Director: Quentin Tarantino
Starring: Brad Pitt, Christoph Waltz, Mélanie Laurent
Tarantino’s latest is a glorious mess of a movie that plays entirely by its own rules. It isn’t a film of any great depth, but as glossy summer entertainment goes, I don’t know that you can do much better than this one. It’s a violent, darkly comic, beautiful looking film that occasionally goes off the rails but ultimately makes for a great time at the movies.
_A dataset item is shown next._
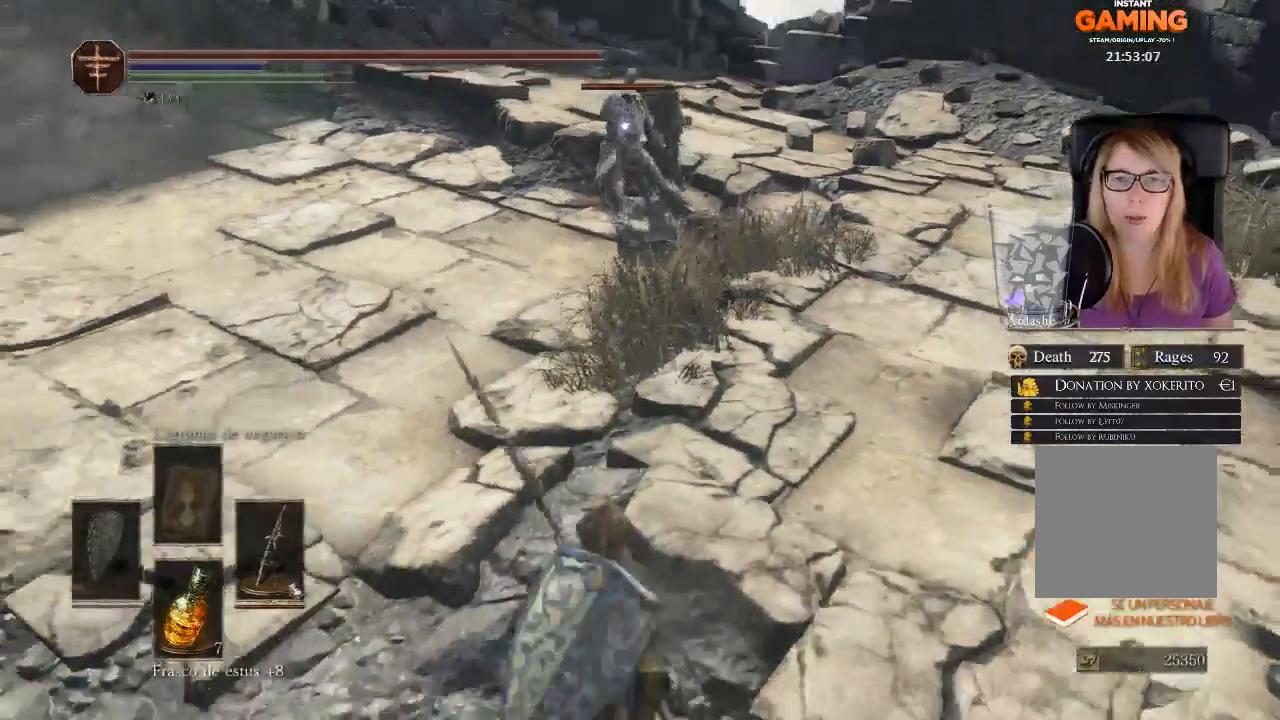
{"buttons": [], "left_stick": "up-left", "right_stick": "center", "events": []}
The film begins like a western, immediately evoking early scenes from Sergio Leone’s Once Upon A Time In The West (it begins, in fact, with the words “Once upon a time... in Nazi occupied France”). In the distance a dairy farmer sees the SS coming down the long dirt road. He sends one of his daughters to get water so that he can wash up. They wait anxiously as the Germans take their time and eventually the farmer finds himself sitting at his table with Col. Hans Landa (Christoph Waltz in a disarmingly and sinisterly joyful performance), who coaxes him into revealing the whereabouts of the Drefyus family, whom he has been hiding. The family is slaughtered save for Shosanna (Mélanie Laurent), whom Landa allows to escape and who lives for years by hiding in plain sight in Paris.
Elsewhere a group of Jewish soldiers, mostly American, have been assembled under the command of Lt. Aldo Raine (Brad Pitt) for the purpose of killing Nazis. Dropped into occupied France in 1941, the group quickly gains a reputation for brutality and the Nazi high command becomes increasingly desperate to catch them. By 1944 the group is in league with British film critic turned soldier Archie Hicox (Michael Fassbender) and German film star/spy Bridget von Hammersmark (Diane Kruger) in a plot to take out some of the major Nazis at a Paris film premiere. The premiere, as it happens, will take place at a theatre which Shosanna has inherited and she has a plan of her own to kill some Nazis.
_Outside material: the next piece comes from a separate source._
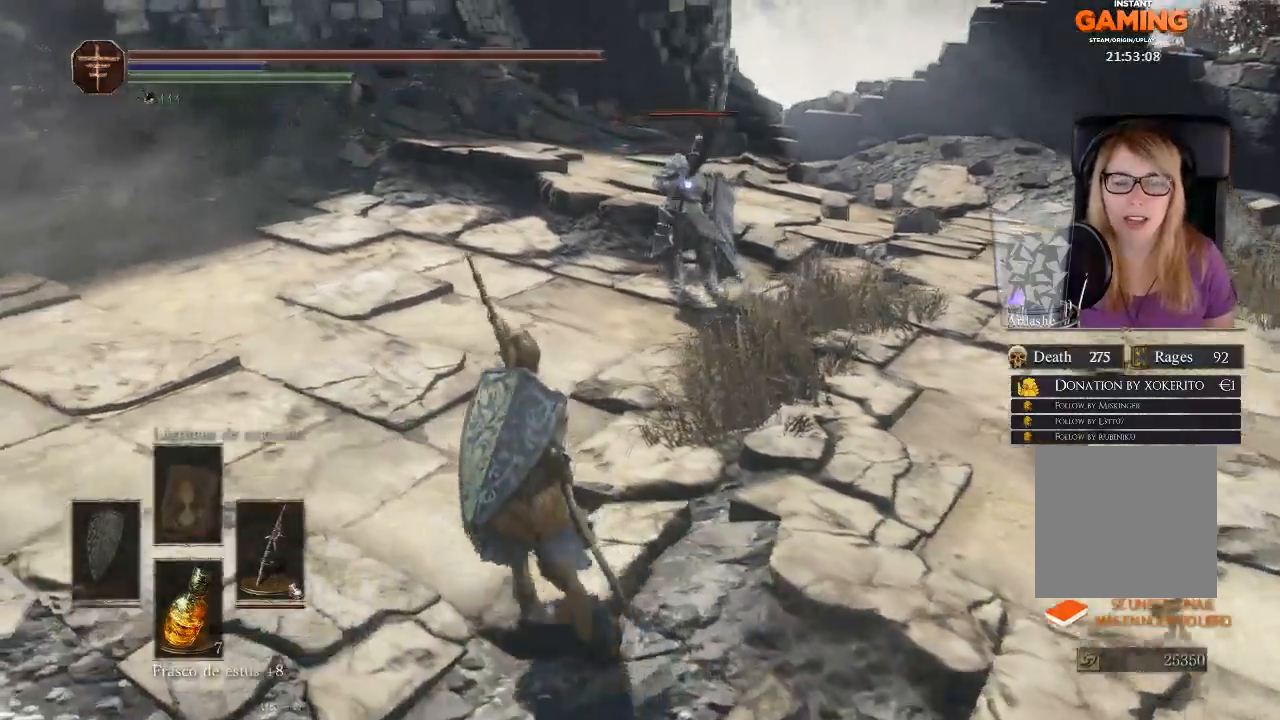
{"buttons": [], "left_stick": "up", "right_stick": "center", "events": [[167, "left_stick", "up"]]}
The film boasts a wealth of characters with the typical Tarantino flair. One of the things I love about Tarantino’s films in general is that you never walk away from one thinking about that one really memorable character because there are always about a dozen really memorable characters and the casting is always perfect. I went into the film with a bit of trepidation regarding Pitt because the trailers made it look like he was really hamming it up. As it turns out he is hamming it up, but it works well with the overall, over the top feel of the film and I really can’t imagine the character being played any other way or by any other actor. However, as good as Pitt is and as extraordinary as Waltz – whose performance has been garnering the most attention – is, the real standout for me was Laurent, whose Shosanna is the heart of the story. Her performance, which is very understated and grounded, is on the other end of the spectrum from Pitt’s, giving the film a nice feeling of balance.
The film has been accused by some of trivializing World War II in general and the Holocaust specifically because there is nary a mention of The Final Solution. I don’t really think this accusation is fair because, as anyone who has seen the movie can tell you, the war as we know it isn’t really the war being dealt with in this film. Inglorious Basterds exists outside of history and in an alternate reality. Besides which, any direct dealing with the Holocaust wouldn’t fit with the film’s overall tone, which is darkly comedic. One of my favourite shots occurs during a scene when Hitler (Martin Wuttke) rails at his officers to find the Basterds. In the background there's painter creating a giant Hitler painting who keeps turning to study him and capture some nuance of his person. As with all Tarantino’s films, the beauty is in the smaller details.
If there is an underlying socio-political meaning to the film, I would argue that it doesn’t have to do with the darkness of the human soul but rather with the power of film itself. Film was an invaluable medium for Hitler and the Nazis, particularly the propaganda films directed by Leni Riefenstahl, who gets a few mentions here. The plot conceived by Shosanna involves locking the top Nazi brass in the theatre and then setting her stock of nitrate film prints on fire. Film, which helped give birth to the Nazi movement, is now tasked with being an agent of its destruction and thus Inglorious Basterds might be read as working to reclaim the medium from some of its worst abusers.
By and large, the film really worked for me, although there are two things that didn’t. First is the film’s use of David Bowie’s song “Cat People,” which I found jarring and really took me out of the movie, although this anachronism perhaps eases the way for the grand inaccuracy of the film’s finale. The second thing has to do with the film within the film. Much of Basterds is subtitled because the German characters speak German and the French characters speak French rather than falling back on the old movie standard of having characters speak accented English. Yet, in spite of this, the German propaganda film within the film is in English. That really bugged me. That being said, however, these are very small quibbles with a film that is overall incredibly entertaining.